When you have a stopped drain, you want to clear it as quickly as possible. That may prompt you to reach for highly corrosive chemicals, such as muriatic acid. For your safety, as well as the safety of the pipes and the environment, you should think twice about doing this. There are better ways to get the job done.
Muriatic acid is another name for dilute hydrochloric acid (HCl), and HCl is one of the strongest acids there is. Masons use it to wash efflorescence off of brick because it readily dissolves mineral salts. It doesn't work as well on organic matter, although the HCl in the human gut does a pretty good job breaking down food so the body can digest it.
Video of the Day
Muriatic Acid Drain Cleaner Dangers
Strong commercial drain cleaners may contain an acid, but it's usually sulfuric acid, which dissolves organic matter better than HCl. If you're going to use muriatic acid to clean a drain line, you'll probably reach for a solution sold in the paint or masonry section of the hardware store. You'll want to dilute it, and that could be hazardous.
If you make the mistake of pouring water into the acid bottle, a chemical explosion could result and you could get burned or blinded. You should always pour acid into water — never the other way around.

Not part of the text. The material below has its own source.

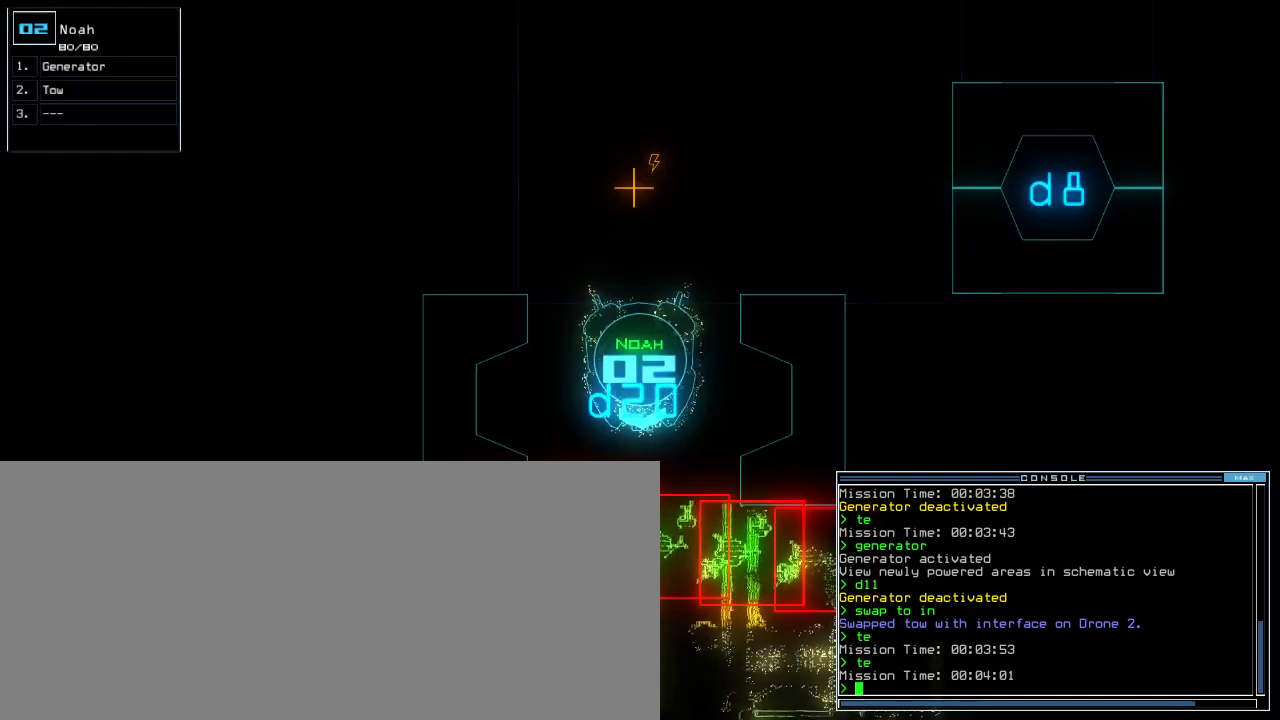
{"keys": ["left"], "events": [[340, "left", "down"]]}
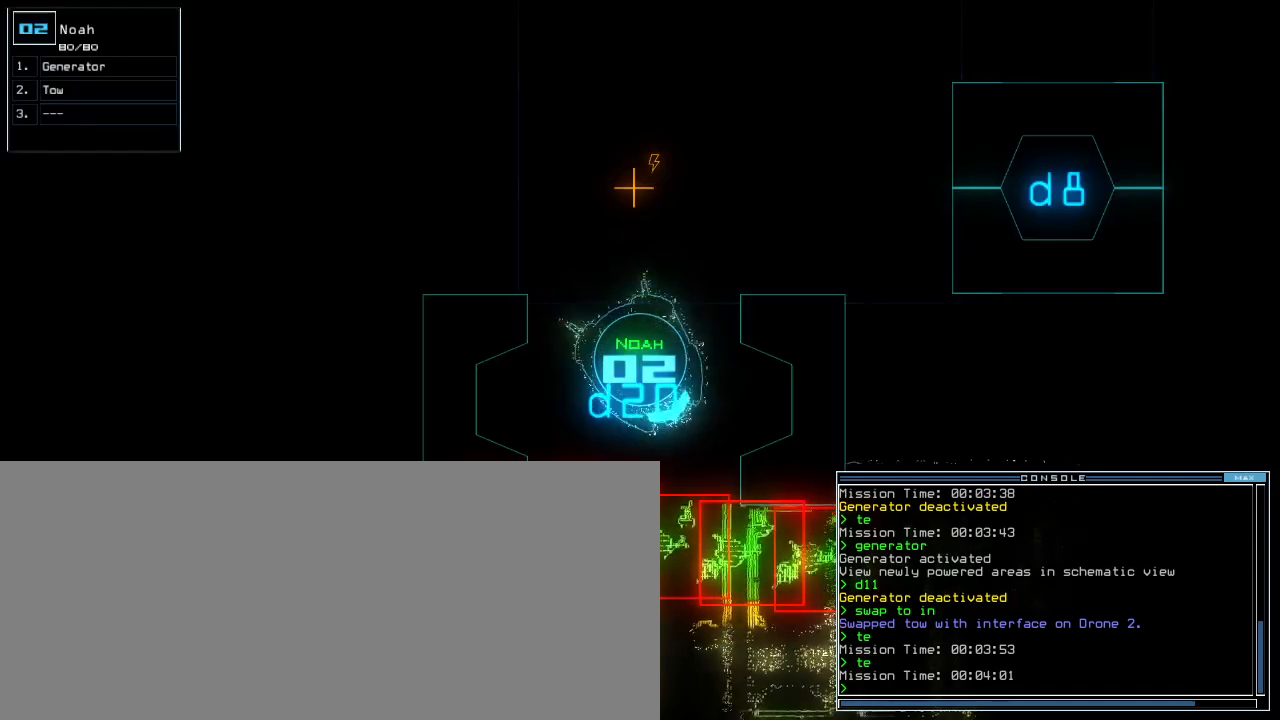
{"keys": ["left"], "events": []}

So consider what happens if you pour the solution into a clogged drain and it just sits in the P-trap without dissolving the clog, which is entirely possible.
Someone could come along and pour water into the drain and the resulting reaction could eject liquid from the drain or even burst the pipes. Moreover, the reaction releases enough heat to potentially melt plastic pipes. Don't even think about following a muriatic acid treatment with a lye drain cleaner or you'll be witness to a similarly violent incident.
Using Muriatic Acid Anyway
Some people subscribe to the daredevil approach to drain cleaning, which is to use the strongest chemicals available. If you're of this persuasion, go right ahead, but if you're on a septic system, say goodbye to the beneficial bacteria that dissolve the waste in the tank. Without them, the sludge level of the tank will rise and the leach field will eventually clog, but at least you'll have a clear drain — maybe.
The same is true if you use a sodium hydroxide drain cleaner, such as Drano. Sodium hydroxide is caustic, not acidic, but it also kills beneficial bacteria. Moreover, neither muriatic acid nor sodium hydroxide are better for municipal waste systems or the environment than they are for septic systems.
How to Clean a Clogged Drain
A sink plunger is an underrated tool that many people use as an afterthought rather than as a first choice, but it's the number-one drain cleaner in the home. When used properly, with the sink partially filled with water and the air purged from under the cup, a plunger can clear 90 percent of sink clogs. A drain bladder, which you insert into the pipe and fill with water, is even more effective, but unlike a plunger, it isn't standard household equipment.
Other mechanical methods for busting clogs include using an auger, or snake, and disassembling the pipes if they're accessible. The latter method becomes hazardous if the drain is full of acid, which is another reason to avoid using a muriatic acid drain cleaner in the first place.
If you prefer the chemical approach, enzyme-based drain cleaners efficiently digest the organic matter that causes clogs, although they take some time to work. You can also clear a drain by pouring in a 1/2 cup of baking soda followed by a quart or so of a 50/50 solution of vinegar and hot water. The foaming action makes this a fun way to clear your drains.